I'm in the mist of reading Crime & Punishment. The way it delves into the guys pysche is pretty cool.


----------



## Dephere (Feb 13, 2007)

Just more of the same...Brothers Karamazov was insanely awesome....a master of writing it would seem...although many classics seem to leave similar impressions. 

I have The Idiot sitting new and unopened on my desk, waiting to be read. But I'm going through a few other, lighter reading books.


----------



## Markovich (Mar 1, 2007)

I don't know why but the Brothers Karamazov wasn't my favorite book of his. I definately liked The Possessed (or The Devils depending on the translation) better. Crime and Punishment was great, same with The Gambler, House of the Dead and Notes from Underground. White Nights is one of my favorite short stories. And like you Dephere, I still have The Idiot sitting on my desk waiting to be read.


----------



## Kathyrn (Mar 3, 2007)

I loved The Idiot. I'm always astonished when people say they don't get it. *whack* (yes, it happens)

Also loved the Brothers Karamazov and Notes


----------



## salad days (Apr 4, 2007)

Dostoyesky is a genius! I read Crime and Punishment while a freshman in high school --it was so utterly amazing, unlike anything I've ever encountered before. But my favorite would have to be the Brothers Karamazov ..it's ineffable insanity dealing deep into human psychology.
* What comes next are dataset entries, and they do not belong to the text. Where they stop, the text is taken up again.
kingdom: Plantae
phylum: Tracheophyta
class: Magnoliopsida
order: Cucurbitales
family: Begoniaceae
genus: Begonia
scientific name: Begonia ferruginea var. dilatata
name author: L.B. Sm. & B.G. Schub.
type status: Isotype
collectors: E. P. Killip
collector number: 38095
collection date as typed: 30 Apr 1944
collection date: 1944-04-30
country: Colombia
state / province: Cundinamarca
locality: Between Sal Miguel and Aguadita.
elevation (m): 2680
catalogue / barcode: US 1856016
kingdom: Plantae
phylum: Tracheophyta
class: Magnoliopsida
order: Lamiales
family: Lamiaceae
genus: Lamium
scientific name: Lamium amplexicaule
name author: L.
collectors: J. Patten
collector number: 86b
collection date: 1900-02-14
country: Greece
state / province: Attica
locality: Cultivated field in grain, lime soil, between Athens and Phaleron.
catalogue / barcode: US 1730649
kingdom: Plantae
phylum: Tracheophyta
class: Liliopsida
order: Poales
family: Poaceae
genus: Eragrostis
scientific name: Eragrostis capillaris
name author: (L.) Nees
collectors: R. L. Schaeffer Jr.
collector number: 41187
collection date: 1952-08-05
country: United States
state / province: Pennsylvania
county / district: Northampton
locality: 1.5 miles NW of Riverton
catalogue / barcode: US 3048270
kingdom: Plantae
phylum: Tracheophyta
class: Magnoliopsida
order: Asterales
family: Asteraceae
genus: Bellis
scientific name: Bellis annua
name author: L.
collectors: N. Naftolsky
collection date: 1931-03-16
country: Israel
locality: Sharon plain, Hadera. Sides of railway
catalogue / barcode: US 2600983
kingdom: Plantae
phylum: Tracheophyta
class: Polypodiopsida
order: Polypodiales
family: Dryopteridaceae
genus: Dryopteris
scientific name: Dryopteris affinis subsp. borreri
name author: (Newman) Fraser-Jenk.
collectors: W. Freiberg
Dostoyesky is THE reason why I took 4 years of Russian as an undergrad just so I could read his books in their original format... never regretted a day of it.  If anyone cared, my Russian is still good too.. =)


----------



## Short Tooth (Apr 10, 2007)

His work is stunning. He plunges the deep darky depths of the human soul yet has a way of redeeming nearly every one of his characters some how.

Crime and Punishment is also a favourite of mine.

Notes on the Underground is certainly a precursor to Fight Club, and in many ways far superior. 

The Idiot is heartbreaking.

I'm just about to begin, The Devils. What are people's opinions on that one (without giving away too much).


----------



## Lyonidus (Apr 10, 2007)

lol, i dont think a thread has ever pissed me off as much as this one.

whoa put down your guns there you dostoyevsky loving people.
Lol it pissess me of because i have never read any dostoyevsky and now i feel that i have missed out on a great chunk of perhaps some of the finest literature to ever be published, sigh, oh well now if you dont mind im goig to go and have a bath and drown myself.


----------



## salad days (Apr 10, 2007)

Lyonidus said:
			
		

> lol, i dont think a thread has ever pissed me off as much as this one.
> 
> whoa put down your guns there you dostoyevsky loving people.
> Lol it pissess me of because i have never read any dostoyevsky and now i feel that i have missed out on a great chunk of perhaps some of the finest literature to ever be published, sigh, oh well now if you dont mind im goig to go and have a bath and drown myself.


Because you said this thread "pissed" you off I almost cried.. then I started reading and um, yeah.. LOLz..

His books aren't going anywhere, so don't drown yourself yet slugger. There's always redemption in Dostoyevksy :wink:


----------



## Lyonidus (Apr 10, 2007)

( pulls head up because computer has just gone beep and sees post by salad days,"ah, salvation.")


----------